Und die sieht so aus: „Pocket Mannerhatten Ottakring“, eine in verbaler Hinsicht vielleicht etwas zu viel wollende Anspielung auf eine Art Mannerschnittenmanhattan im Ottakringer Taschenformat, ist eine Einladung zur Zusammenarbeit zwischen Grundstückseigentümern.
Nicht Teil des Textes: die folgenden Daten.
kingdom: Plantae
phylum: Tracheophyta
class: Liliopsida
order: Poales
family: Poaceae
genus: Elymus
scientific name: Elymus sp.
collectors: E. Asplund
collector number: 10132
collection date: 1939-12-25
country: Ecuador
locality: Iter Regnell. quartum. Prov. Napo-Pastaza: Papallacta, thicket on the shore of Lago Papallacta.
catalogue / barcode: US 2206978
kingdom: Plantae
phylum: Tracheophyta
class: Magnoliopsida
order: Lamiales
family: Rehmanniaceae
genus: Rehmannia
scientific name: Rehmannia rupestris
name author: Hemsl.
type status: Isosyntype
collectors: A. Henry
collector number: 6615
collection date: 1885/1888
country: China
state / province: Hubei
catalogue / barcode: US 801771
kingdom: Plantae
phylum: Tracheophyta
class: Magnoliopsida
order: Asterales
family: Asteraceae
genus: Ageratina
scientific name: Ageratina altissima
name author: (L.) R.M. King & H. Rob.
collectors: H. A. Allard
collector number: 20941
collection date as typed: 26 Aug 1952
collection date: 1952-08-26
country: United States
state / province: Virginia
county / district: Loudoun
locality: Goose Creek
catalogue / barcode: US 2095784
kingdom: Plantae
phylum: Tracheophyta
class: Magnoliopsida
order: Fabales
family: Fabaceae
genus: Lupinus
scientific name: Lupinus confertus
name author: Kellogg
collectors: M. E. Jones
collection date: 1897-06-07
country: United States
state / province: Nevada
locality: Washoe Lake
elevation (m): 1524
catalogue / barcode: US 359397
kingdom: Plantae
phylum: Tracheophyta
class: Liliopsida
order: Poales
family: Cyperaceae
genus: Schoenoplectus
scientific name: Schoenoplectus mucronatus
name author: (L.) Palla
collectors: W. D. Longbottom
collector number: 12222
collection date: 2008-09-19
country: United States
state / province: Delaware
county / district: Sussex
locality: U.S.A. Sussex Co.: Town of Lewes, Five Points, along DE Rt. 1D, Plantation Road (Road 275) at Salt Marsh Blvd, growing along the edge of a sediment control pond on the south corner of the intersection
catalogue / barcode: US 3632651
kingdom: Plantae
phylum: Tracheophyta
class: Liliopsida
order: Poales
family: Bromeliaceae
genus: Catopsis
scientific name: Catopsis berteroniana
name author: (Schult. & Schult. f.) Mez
Statt jedes Haus mit dem üblichen, von Bauordnung und Förderrichtlinien geforderten Ausstattungskonvolut doppelt und dreifach zu bestücken, untersucht das Projekt, wie man geschickte, auch finanziell interessante Reduktionen vornehmen könnte.

„Warum muss jedes Haus eine Tiefgarage, ein Stiegenhaus, einen Lift und einen ohnehin fast nie genutzten Gemeinschaftsraum haben?“, fragt Niedworok und schlägt vor, sich zusammenzutun und Synergieeffekte zu schaffen. Über sogenannte Servitutsrechte, die im Grundbuch fixiert wären, könnte man sich darauf einigen, gewisse Räume und Freiräume eines Hauses im Kollektiv zu nutzen. Das spart Geld und Fläche und macht auf diese Weise neue Ressourcen frei - zum Beispiel für eine gemeinsame, straßenblockübergreifende Gartenlandschaft über den Dächern der Stadt. Gemeinsame Sache statt Grundstücksgrenzenegois- mus. Die Visualisierungen sind unmissverständlich.

Warum sollte man das haben wollen sollen? Der Clou liegt im Detail. Als Dankeschön für die Initiative könnte sich die Stadt beim Grundstückseigentümer beispielsweise in Form einer etwas ausgedehnten Flächenwidmung bedanken - etwa indem man das maximal bebaubare Volumen geringfügig nach oben korrigiert. Viele Fliegen auf einen Streich: 1. Die Bevölkerung nimmt ihre Ei-genverantwortung wahr. 2. Die Stadt wird lebenswerter und vielfältiger. 3. Die öffentliche Hand kann einen Teil ihres Mammutprojekts anderen übergeben, indem diese die Stadt mitverdichten. 4. Ankurbelung der Bauwirtschaft. 5. Wesentlicher Beitrag zum bevorstehenden Wohnungsengpass, der einen weiteren Anstieg der Immobilienpreise befürchten lässt.

Ob das alles so realistisch ist? „Natürlich müsste man hie und da an juristischen Schräubchen drehen, aber irgendwie müssen wir uns dem bevorstehenden Wachstum sowieso stellen“, meint der 32-jährige Architekt. „Wenn die Stadt Wien und die Bauträger und Investoren das wollen, dann wird sich auch ein Weg finden.“

20.000 Euro Siegerprämie

Auslober des mit 20.000 Euro Siegerprämie dotierten Awards ist der Wiener Immobilienentwickler JP. „Für ein gutes Wohn- und Lebensgefühl in der Stadt braucht es mehr als nur die eigenen vier Wände“, sagt JP-Geschäftsführer Martin Müller. „Es braucht auch Visionen und Utopien. Nur so kann man die Entwicklung vorantreiben. Deshalb wollen wir hier einen Beitrag leisten.“

Das weit in eine soziowirtschaftliche, kollektiv intelligente Zukunft vorgreifende Konzept, das von der Jury (Wolfgang Kos, Peter Mörtenböck, Jana Revedin und Laura Spinadel) auserkoren wurde, könnte schon bald Wirklichkeit werden. Denn wenn man dem Unternehmen glaubt, so will es mit dem Wettbewerbsgewinner mögliche Schritte zur Realisierung andenken. Man darf gespannt sein. Der Superscape Award soll biennal ausgelobt werden. 2016 geht's weiter.